▶ **WHAT IS EXPECTED**: Locate each line in the listing below that contains the string "email" and copy those lines out. The match is case-sensitive.

Dataset entries:
--------------------------------------------------
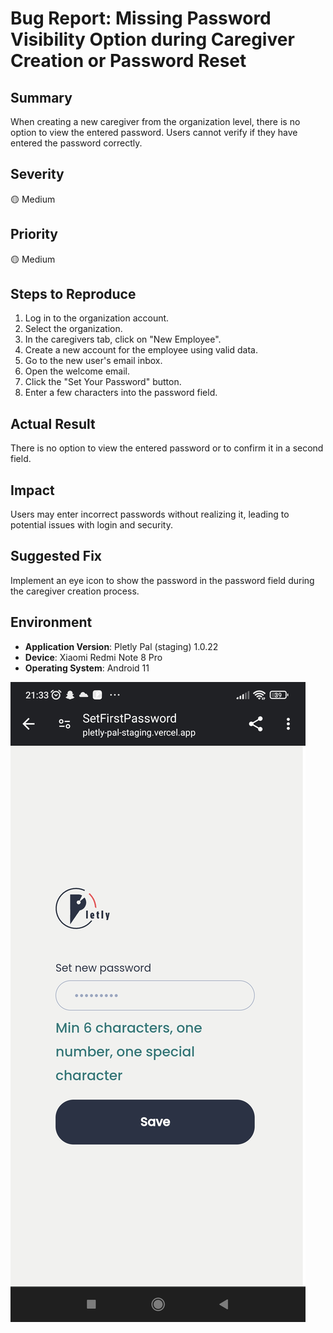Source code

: # Bug Report: Missing Password Visibility Option during Caregiver Creation or Password Reset

## Summary
When creating a new caregiver from the organization level, there is no option to view the entered password. Users cannot verify if they have entered the password correctly.

## Severity
🟡 Medium

## Priority
🟡 Medium

## Steps to Reproduce
1. Log in to the organization account.
2. Select the organization.
3. In the caregivers tab, click on "New Employee".
4. Create a new account for the employee using valid data.
5. Go to the new user's email inbox.
6. Open the welcome email.
7. Click the "Set Your Password" button.
8. Enter a few characters into the password field.

## Actual Result
There is no option to view the entered password or to confirm it in a second field.

## Impact
Users may enter incorrect passwords without realizing it, leading to potential issues with login and security.

## Suggested Fix
Implement an eye icon to show the password in the password field during the caregiver creation process.

## Environment
- **Application Version**: Pletly Pal (staging) 1.0.22
- **Device**: Xiaomi Redmi Note 8 Pro
- **Operating System**: Android 11

![SCREENSHOT](Attachments/BR2.jpg)

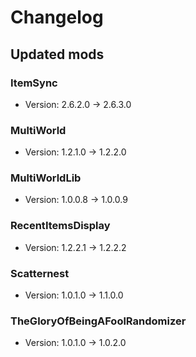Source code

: # Changelog


## Updated mods

### ItemSync

- Version: 2.6.2.0 -> 2.6.3.0

### MultiWorld

- Version: 1.2.1.0 -> 1.2.2.0

### MultiWorldLib

- Version: 1.0.0.8 -> 1.0.0.9

### RecentItemsDisplay

- Version: 1.2.2.1 -> 1.2.2.2

### Scatternest

- Version: 1.0.1.0 -> 1.1.0.0

### TheGloryOfBeingAFoolRandomizer

- Version: 1.0.1.0 -> 1.0.2.0

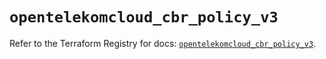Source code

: # `opentelekomcloud_cbr_policy_v3`

Refer to the Terraform Registry for docs: [`opentelekomcloud_cbr_policy_v3`](https://registry.terraform.io/providers/opentelekomcloud/opentelekomcloud/1.36.2/docs/resources/cbr_policy_v3).
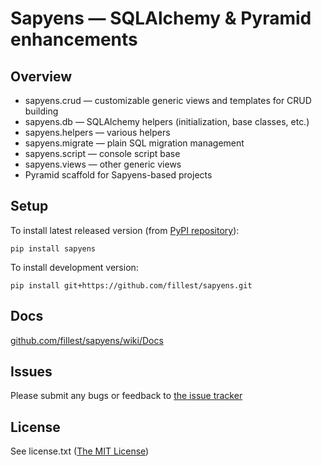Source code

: # Sapyens — SQLAlchemy & Pyramid enhancements

## Overview
* sapyens.crud — customizable generic views and templates for CRUD building
* sapyens.db — SQLAlchemy helpers (initialization, base classes, etc.)
* sapyens.helpers — various helpers
* sapyens.migrate — plain SQL migration management
* sapyens.script — console script base
* sapyens.views — other generic views
* Pyramid scaffold for Sapyens-based projects

## Setup
To install latest released version (from [PyPI repository](http://pypi.python.org/pypi/sapyens)):

    pip install sapyens

To install development version:

    pip install git+https://github.com/fillest/sapyens.git

## Docs
[github.com/fillest/sapyens/wiki/Docs](https://github.com/fillest/sapyens/wiki/Docs)

## Issues
Please submit any bugs or feedback to [the issue tracker](https://github.com/fillest/sapyens/issues)

## License
See license.txt ([The MIT License](http://www.opensource.org/licenses/mit-license.php))
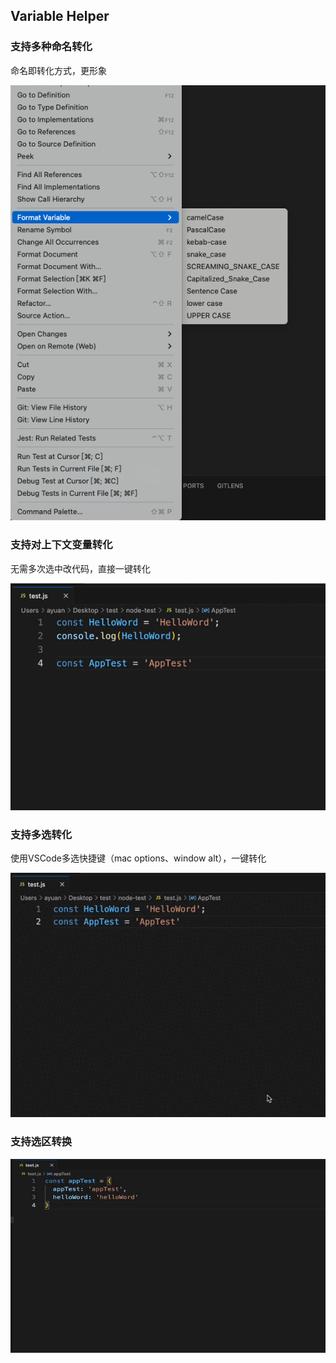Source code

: ## Variable Helper

### 支持多种命名转化
命名即转化方式，更形象

![](images/demo.png)

### 支持对上下文变量转化
无需多次选中改代码，直接一键转化

![](images/demo2.gif)

### 支持多选转化
使用VSCode多选快捷键（mac options、window alt），一键转化

![](images/demo3.gif)

### 支持选区转换
![](images/demo4.gif)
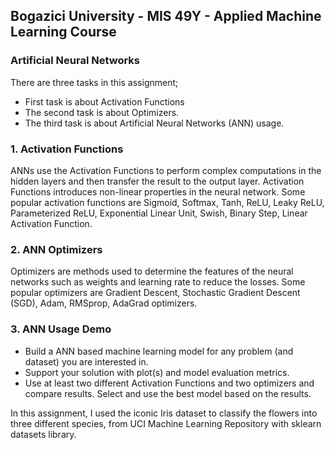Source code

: ## Bogazici University - MIS 49Y - Applied Machine Learning Course

### Artificial Neural Networks

There are three tasks in this assignment;

- First task is about Activation Functions
- The second task is about Optimizers.
- The third task is about Artificial Neural Networks (ANN) usage.

### 1. Activation Functions

ANNs use the Activation Functions to perform complex computations in the hidden layers and then transfer the result to
the output layer. Activation Functions introduces non-linear properties in the neural network. Some popular activation
functions are Sigmoid, Softmax, Tanh, ReLU, Leaky ReLU, Parameterized ReLU, Exponential Linear Unit, Swish, Binary Step,
Linear Activation Function.

### 2. ANN Optimizers

Optimizers are methods used to determine the features of the neural networks such as weights and learning rate to reduce
the losses. Some popular optimizers are Gradient Descent, Stochastic Gradient Descent (SGD), Adam, RMSprop, AdaGrad
optimizers.

### 3. ANN Usage Demo

- Build a ANN based machine learning model for any problem (and dataset) you are interested in.
- Support your solution with plot(s) and model evaluation metrics.
- Use at least two different Activation Functions and two optimizers and compare results.
  Select and use the best model based on the results.

In this assignment, I used the iconic Iris dataset to classify the flowers into three different species, from UCI
Machine Learning Repository with sklearn datasets library.
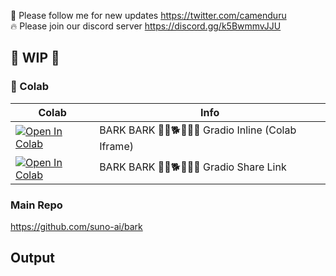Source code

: 🐣 Please follow me for new updates https://twitter.com/camenduru <br />
🔥 Please join our discord server https://discord.gg/k5BwmmvJJU

## 🚦 WIP 🚦

### 🦒 Colab

| Colab | Info
| --- | --- |
[![Open In Colab](https://colab.research.google.com/assets/colab-badge.svg)](https://colab.research.google.com/github/camenduru/bark-colab/blob/main/bark_colab.ipynb) | BARK BARK 🐺🐶🐕🐩🐕‍🦺 Gradio Inline (Colab Iframe)
[![Open In Colab](https://colab.research.google.com/assets/colab-badge.svg)](https://colab.research.google.com/github/camenduru/bark-colab/blob/main/bark_colab_share.ipynb) | BARK BARK 🐺🐶🐕🐩🐕‍🦺 Gradio Share Link

### Main Repo
https://github.com/suno-ai/bark

## Output
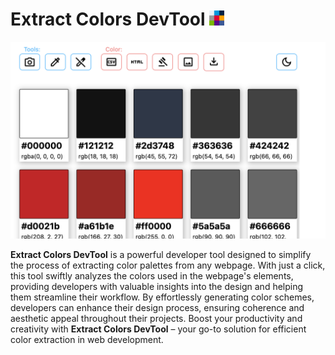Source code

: # Extract Colors DevTool <img style="width:24px;" src="https://github.com/guiexperttable/extract-colors-chrome-extension/blob/3751f54cfc98a4125ceb20719faed37b301e38ef/src/icon/logo-128.png?raw=true">




<img style="width: 640px" src="https://github.com/guiexperttable/extract-colors-chrome-extension/blob/main/doc/screenshot_01.png?raw=true">


**Extract Colors DevTool** is a powerful developer tool designed to simplify the process of extracting color palettes from
any webpage. With just a click, this tool swiftly analyzes the colors used in the webpage's elements, providing
developers with valuable insights into the design and helping them streamline their workflow. By effortlessly generating
color schemes, developers can enhance their design process, ensuring coherence and aesthetic appeal throughout their
projects. Boost your productivity and creativity with **Extract Colors DevTool** – your go-to solution for efficient
color extraction in web development.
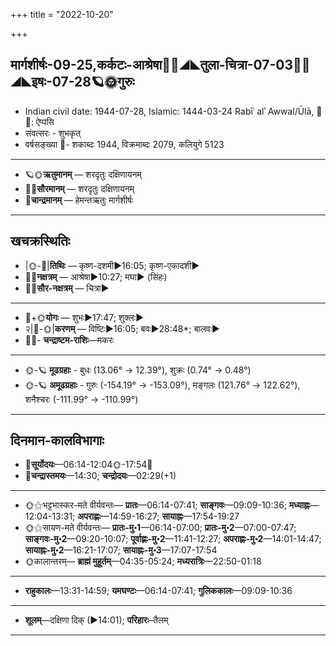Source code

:+++
title = "2022-10-20"

+++
## मार्गशीर्षः-09-25,कर्कटः-आश्रेषा🌛🌌◢◣तुला-चित्रा-07-03🌌🌞◢◣इषः-07-28🪐🌞गुरुः
- Indian civil date: 1944-07-28, Islamic: 1444-03-24 Rabīʿ alʾ Awwal/Ūlā, 🌌🌞: ऐप्पसि
- संवत्सरः - शुभकृत्
- वर्षसङ्ख्या 🌛- शकाब्दः 1944, विक्रमाब्दः 2079, कलियुगे 5123
___________________
- 🪐🌞**ऋतुमानम्** — शरदृतुः दक्षिणायनम्
- 🌌🌞**सौरमानम्** — शरदृतुः दक्षिणायनम्
- 🌛**चान्द्रमानम्** — हेमन्तऋतुः मार्गशीर्षः
___________________


## खचक्रस्थितिः
- |🌞-🌛|**तिथिः** — कृष्ण-दशमी►16:05; कृष्ण-एकादशी►  
- 🌌🌛**नक्षत्रम्** — आश्रेषा►10:27; मघा► (सिंहः)  
- 🌌🌞**सौर-नक्षत्रम्** — चित्रा►  
___________________
- 🌛+🌞**योगः** — शुभः►17:47; शुक्लः►  
- २|🌛-🌞|**करणम्** — विष्टिः►16:05; बवः►28:48*; बालवः►  
- 🌌🌛- **चन्द्राष्टम-राशिः**—मकरः  
___________________
- 🌞-🪐 **मूढग्रहाः** - बुधः (13.06° → 12.39°), शुक्रः (0.74° → 0.48°)
- 🌞-🪐 **अमूढग्रहाः** - गुरुः (-154.19° → -153.09°), मङ्गलः (121.76° → 122.62°), शनैश्चरः (-111.99° → -110.99°)
___________________


## दिनमान-कालविभागाः
- 🌅**सूर्योदयः**—06:14-12:04🌞️-17:54🌇  
- 🌛**चन्द्रास्तमयः**—14:30; **चन्द्रोदयः**—02:29(+1)  
___________________
- 🌞⚝भट्टभास्कर-मते वीर्यवन्तः— **प्रातः**—06:14-07:41; **साङ्गवः**—09:09-10:36; **मध्याह्नः**—12:04-13:31; **अपराह्णः**—14:59-16:27; **सायाह्नः**—17:54-19:27  
- 🌞⚝सायण-मते वीर्यवन्तः— **प्रातः-मु॰1**—06:14-07:00; **प्रातः-मु॰2**—07:00-07:47; **साङ्गवः-मु॰2**—09:20-10:07; **पूर्वाह्णः-मु॰2**—11:41-12:27; **अपराह्णः-मु॰2**—14:01-14:47; **सायाह्नः-मु॰2**—16:21-17:07; **सायाह्नः-मु॰3**—17:07-17:54  
- 🌞कालान्तरम्— **ब्राह्मं मुहूर्तम्**—04:35-05:24; **मध्यरात्रिः**—22:50-01:18  
___________________
- **राहुकालः**—13:31-14:59; **यमघण्टः**—06:14-07:41; **गुलिककालः**—09:09-10:36  
___________________
- **शूलम्**—दक्षिणा दिक् (►14:01); **परिहारः**–तैलम्  
___________________
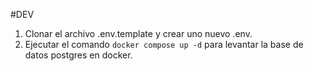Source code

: 



#DEV


1. Clonar el archivo .env.template y crear uno nuevo .env.
2. Ejecutar el comando ``docker compose up -d`` para levantar la base de datos postgres en docker.
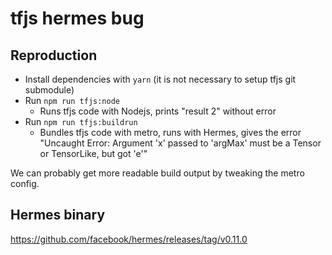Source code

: # tfjs hermes bug

## Reproduction

- Install dependencies with `yarn` (it is not necessary to setup tfjs git submodule)
- Run `npm run tfjs:node`
  - Runs tfjs code with Nodejs, prints "result 2" without error
- Run `npm run tfjs:buildrun`
  - Bundles tfjs code with metro, runs with Hermes, gives the error "Uncaught Error: Argument 'x' passed to 'argMax' must be a Tensor or TensorLike, but got 'e'"

We can probably get more readable build output by tweaking the metro config.

## Hermes binary

https://github.com/facebook/hermes/releases/tag/v0.11.0
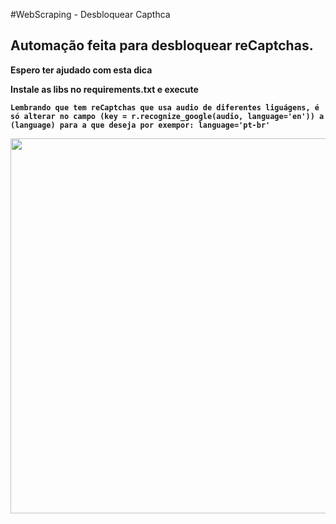 #WebScraping - Desbloquear Capthca

## Automação feita para desbloquear reCaptchas.

**Espero ter ajudado com esta dica**

**Instale as libs no requirements.txt e execute**

**`Lembrando que tem reCaptchas que usa audio de diferentes liguágens, é só alterar no campo (key = r.recognize_google(audio, language='en')) a (language) para a que deseja por exempor: language='pt-br'`**

<img src="gif.gif" width="600px">
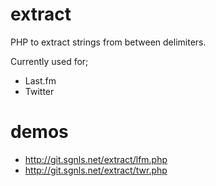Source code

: # extract

PHP to extract strings from between delimiters.

Currently used for;

- Last.fm
- Twitter

# demos

- http://git.sgnls.net/extract/lfm.php
- http://git.sgnls.net/extract/twr.php
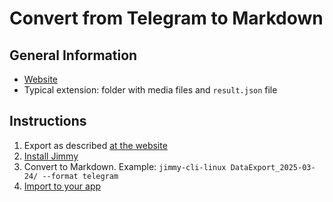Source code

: # Convert from Telegram to Markdown

## General Information

- [Website](https://telegram.org/)
- Typical extension: folder with media files and `result.json` file

## Instructions

1. Export as described [at the website](https://telegram.org/blog/export-and-more)
2. [Install Jimmy](../index.md#installation)
3. Convert to Markdown. Example: `jimmy-cli-linux DataExport_2025-03-24/ --format telegram`
4. [Import to your app](../import_instructions.md)
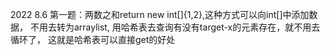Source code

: 2022 8.6
第一题：两数之和return new int[]{1,2},这种方式可以向int[]中添加数据，
不用去转为arraylist,
用哈希表去查询有没有target-x的元素存在，就不用去循环了，
这就是哈希表可以直接get的好处
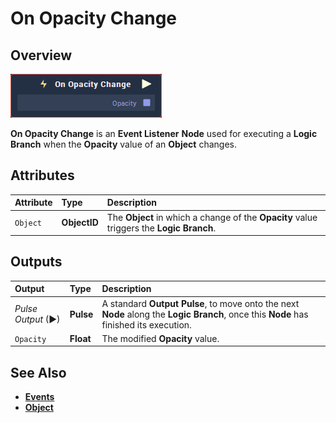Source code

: # On Opacity Change

## Overview

![The On Opacity Change Node.](../../../.gitbook/assets/node-on-opacity-change.png)

**On Opacity Change** is an **Event Listener** **Node** used for executing a **Logic Branch** when the **Opacity** value of an **Object** changes.

## Attributes

| Attribute | Type | Description |
| :--- | :--- | :--- |
| `Object` | **ObjectID** | The **Object** in which a change of the **Opacity** value triggers the **Logic Branch**. |

## Outputs

| Output | Type | Description |
| :--- | :--- | :--- |
| _Pulse Output_ \(►\) | **Pulse** | A standard **Output Pulse**, to move onto the next **Node** along the **Logic Branch**, once this **Node** has finished its execution. |
| `Opacity` | **Float** | The modified **Opacity** value. |

## See Also

* [**Events**](../)
* [**Object**](./)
--------------------------------------------------
▶ **REPLY**:
5. Go to the new user's email inbox.
6. Open the welcome email.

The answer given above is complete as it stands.